--- START ---
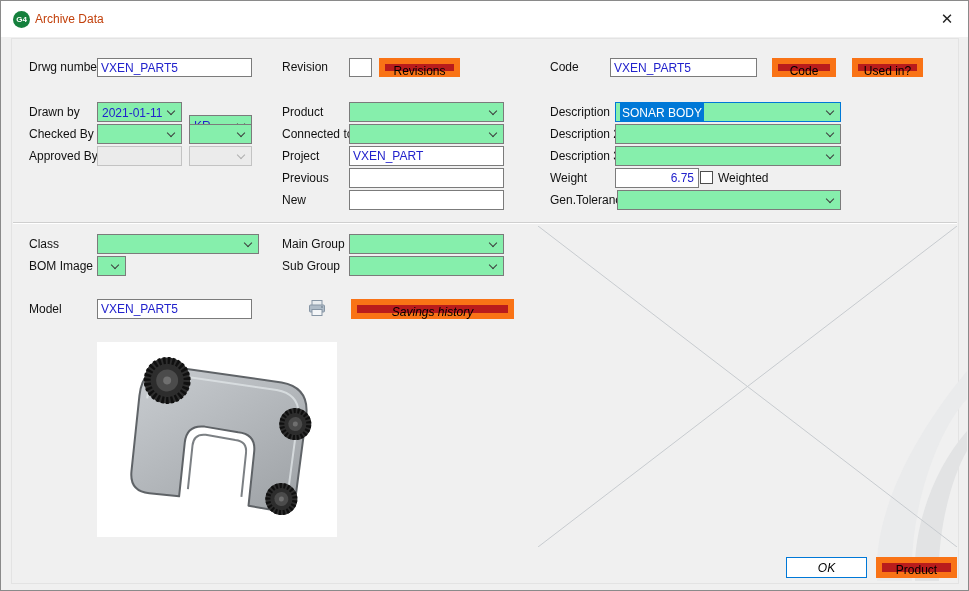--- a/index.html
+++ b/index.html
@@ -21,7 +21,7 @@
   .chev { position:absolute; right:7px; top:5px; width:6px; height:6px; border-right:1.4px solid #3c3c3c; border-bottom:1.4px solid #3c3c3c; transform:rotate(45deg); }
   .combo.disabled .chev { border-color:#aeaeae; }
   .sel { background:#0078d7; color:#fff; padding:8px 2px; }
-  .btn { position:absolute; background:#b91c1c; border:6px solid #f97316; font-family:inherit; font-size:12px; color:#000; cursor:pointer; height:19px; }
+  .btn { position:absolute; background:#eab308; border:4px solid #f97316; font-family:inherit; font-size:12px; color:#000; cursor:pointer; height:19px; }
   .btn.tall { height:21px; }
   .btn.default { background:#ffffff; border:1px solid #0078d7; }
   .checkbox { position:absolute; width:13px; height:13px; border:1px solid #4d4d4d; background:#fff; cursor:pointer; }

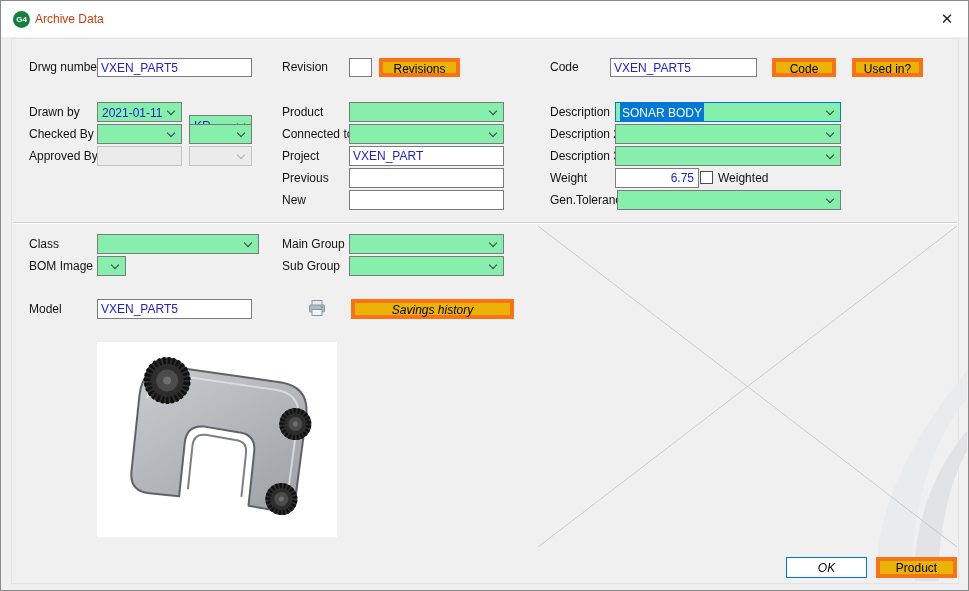--- a/index.html
+++ b/index.html
@@ -15,7 +15,7 @@
   .inp.h19 { height:19px; }
   .inp.right { text-align:right; padding-right:4px; }
   .inp.disabled { background:#ebebeb; border-color:#c3c3c3; }
-  .combo { position:absolute; border:1px solid #7b7b7b; background:#86efac; height:20px; font-size:12px; color:#2222cc; padding:3px 18px 0 4px; overflow:hidden; cursor:default; }
+  .combo { position:absolute; border:1px solid #7b7b7b; background:#fca5a5; height:20px; font-size:12px; color:#2222cc; padding:3px 18px 0 4px; overflow:hidden; cursor:default; }
   .combo.disabled { background:#ebebeb; border-color:#c3c3c3; }
   .combo.focused { border-color:#0078d7; }
   .chev { position:absolute; right:7px; top:5px; width:6px; height:6px; border-right:1.4px solid #3c3c3c; border-bottom:1.4px solid #3c3c3c; transform:rotate(45deg); }

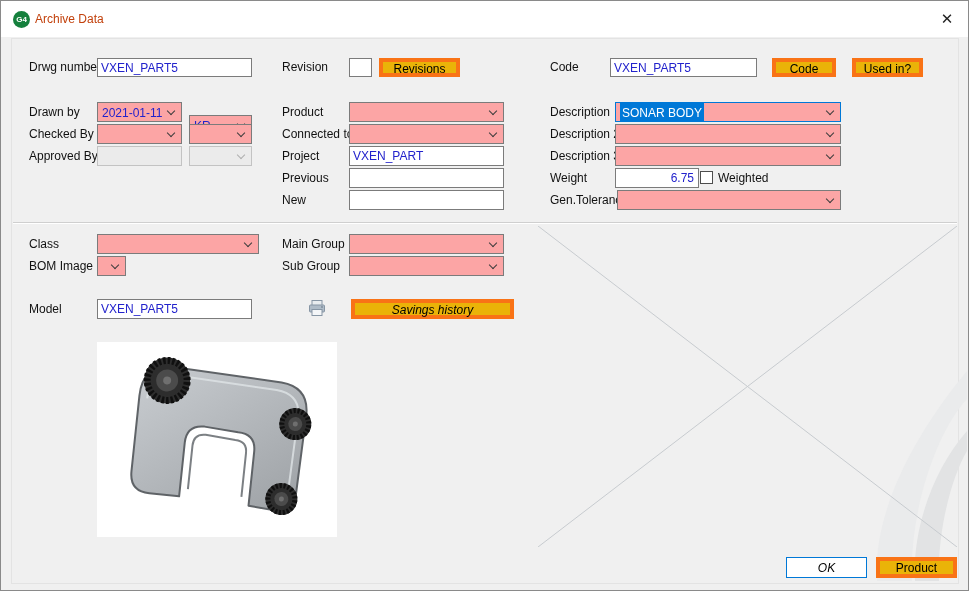--- a/index.html
+++ b/index.html
@@ -152,7 +152,7 @@
   <div class="combo" style="left:96px; top:255px; width:29px; padding-right:0;">
     <i class="chev"></i>
   </div>
-  <span class="label" style="left:281px; top:259px;text-align:center;">Sub Group</span>
+  <span class="label" style="left:270px; top:259px;text-align:center;">Sub Group</span>
   <div class="combo" style="left:348px; top:255px; width:155px;">
     <span></span>
     <i class="chev"></i>

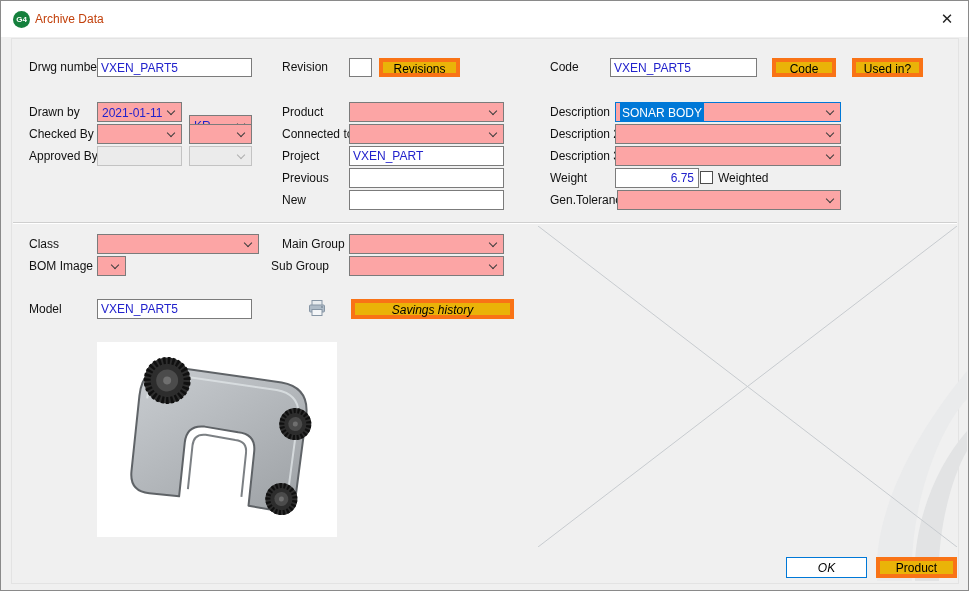--- a/index.html
+++ b/index.html
@@ -166,7 +166,7 @@
     <rect x="5" y="11.5" width="10" height="6" fill="#f4f6f8" stroke="#8796a5"></rect>
     <circle cx="15" cy="9" r="0.9" fill="#7b8a98"></circle>
   </svg>
-  <button class="btn tall" style="left:350px; top:298px; width:163px; height:20px;font-style:italic;">Savings history</button>
+  <button class="btn tall" style="left:350px; top:298px; width:151px; height:20px;">Savings history</button>
 
   <div class="imgbox">
     <svg width="240" height="195" viewBox="0 0 240 195">

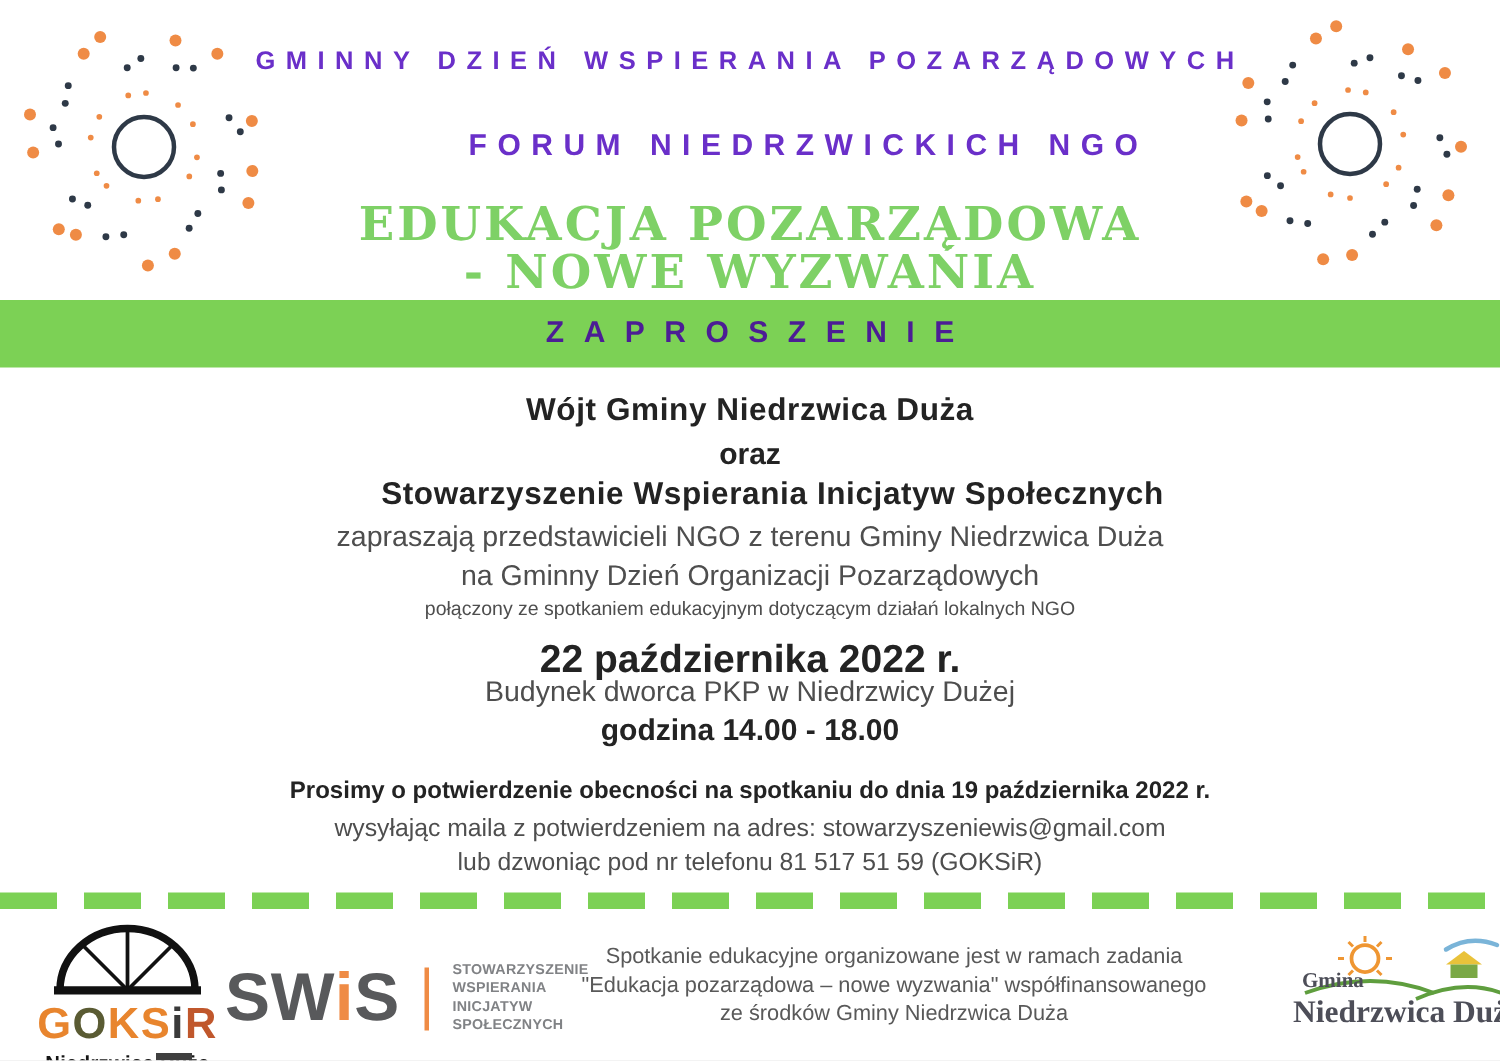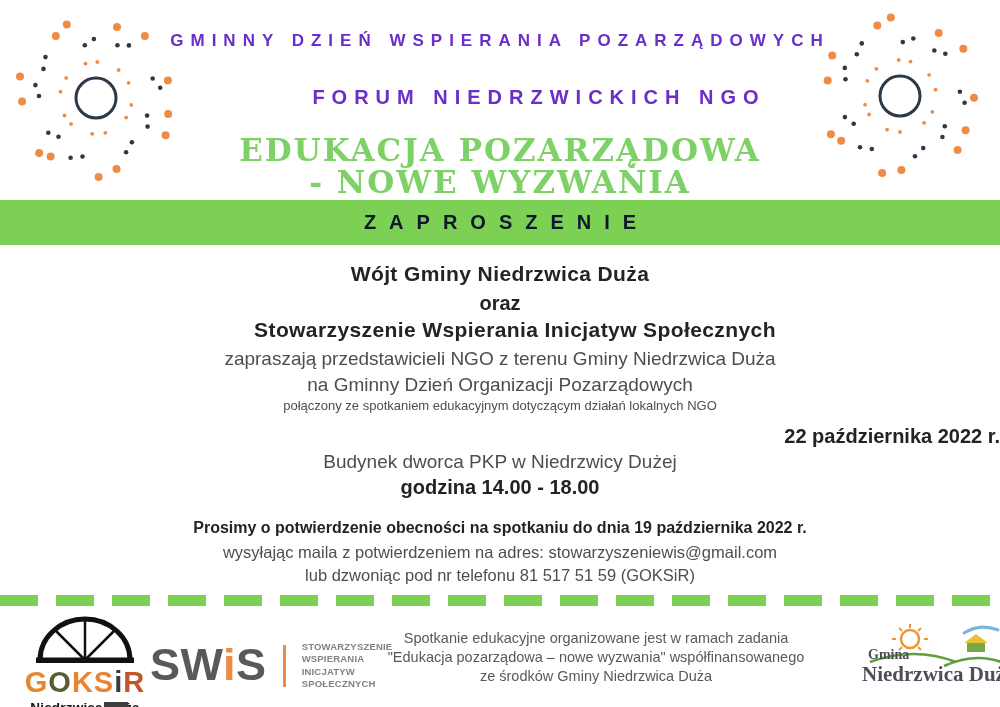--- a/index.html
+++ b/index.html
@@ -23,7 +23,7 @@
 
   .banner{position:absolute;top:200px;left:0;right:0;height:45px;background:var(--green);
           display:flex;align-items:center;justify-content:center;}
-  .banner span{color:#0f172a;font-size:20px;font-weight:600;letter-spacing:13px;text-indent:13px;text-align:center;}
+  .banner span{color:#4c1d95;font-size:20px;font-weight:600;letter-spacing:13px;text-indent:13px;text-align:center;}
 
   .line{position:absolute;width:100%;text-align:center;line-height:1.15;}
   .b{font-weight:700;color:#232323;}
--- END ---
• _Problem requirements_
Leave the pictures out and please restate exactly the lines running from the start of the material through the one with "position:absolute; background:#b91c1c; border:6px".

• _Response below_
--- a/index.html
+++ b/index.html
@@ -21,7 +21,7 @@
   .chev { position:absolute; right:7px; top:5px; width:6px; height:6px; border-right:1.4px solid #3c3c3c; border-bottom:1.4px solid #3c3c3c; transform:rotate(45deg); }
   .combo.disabled .chev { border-color:#aeaeae; }
   .sel { background:#0078d7; color:#fff; padding:8px 2px; }
-  .btn { position:absolute; background:#b91c1c; border:6px solid #f97316; font-family:inherit; font-size:12px; color:#000; cursor:pointer; height:19px; }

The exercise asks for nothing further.